▶ **Problem details**
Copy out all of the data exactly as it appears.

________________________________________

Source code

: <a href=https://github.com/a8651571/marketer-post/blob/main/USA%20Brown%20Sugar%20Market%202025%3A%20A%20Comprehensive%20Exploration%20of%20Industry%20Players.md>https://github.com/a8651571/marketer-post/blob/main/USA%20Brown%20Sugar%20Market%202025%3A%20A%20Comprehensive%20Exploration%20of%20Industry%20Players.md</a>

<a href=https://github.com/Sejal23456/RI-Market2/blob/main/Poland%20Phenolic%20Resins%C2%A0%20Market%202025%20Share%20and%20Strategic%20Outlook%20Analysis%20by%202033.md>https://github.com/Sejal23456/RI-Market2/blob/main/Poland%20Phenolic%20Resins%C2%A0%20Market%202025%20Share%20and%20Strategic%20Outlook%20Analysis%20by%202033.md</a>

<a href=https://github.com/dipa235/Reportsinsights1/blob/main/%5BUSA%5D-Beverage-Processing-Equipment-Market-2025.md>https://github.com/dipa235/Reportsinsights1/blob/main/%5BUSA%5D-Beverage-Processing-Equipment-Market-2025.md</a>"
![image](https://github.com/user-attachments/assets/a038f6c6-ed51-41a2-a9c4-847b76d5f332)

________________________________________

▶ **Result for this task**
Source code

: <a href=https://github.com/a8651571/marketer-post/blob/main/USA%20Brown%20Sugar%20Market%202025%3A%20A%20Comprehensive%20Exploration%20of%20Industry%20Players.md>https://github.com/a8651571/marketer-post/blob/main/USA%20Brown%20Sugar%20Market%202025%3A%20A%20Comprehensive%20Exploration%20of%20Industry%20Players.md</a>

<a href=https://github.com/Sejal23456/RI-Market2/blob/main/Poland%20Phenolic%20Resins%C2%A0%20Market%202025%20Share%20and%20Strategic%20Outlook%20Analysis%20by%202033.md>https://github.com/Sejal23456/RI-Market2/blob/main/Poland%20Phenolic%20Resins%C2%A0%20Market%202025%20Share%20and%20Strategic%20Outlook%20Analysis%20by%202033.md</a>

<a href=https://github.com/dipa235/Reportsinsights1/blob/main/%5BUSA%5D-Beverage-Processing-Equipment-Market-2025.md>https://github.com/dipa235/Reportsinsights1/blob/main/%5BUSA%5D-Beverage-Processing-Equipment-Market-2025.md</a>"
![image](https://github.com/user-attachments/assets/a038f6c6-ed51-41a2-a9c4-847b76d5f332)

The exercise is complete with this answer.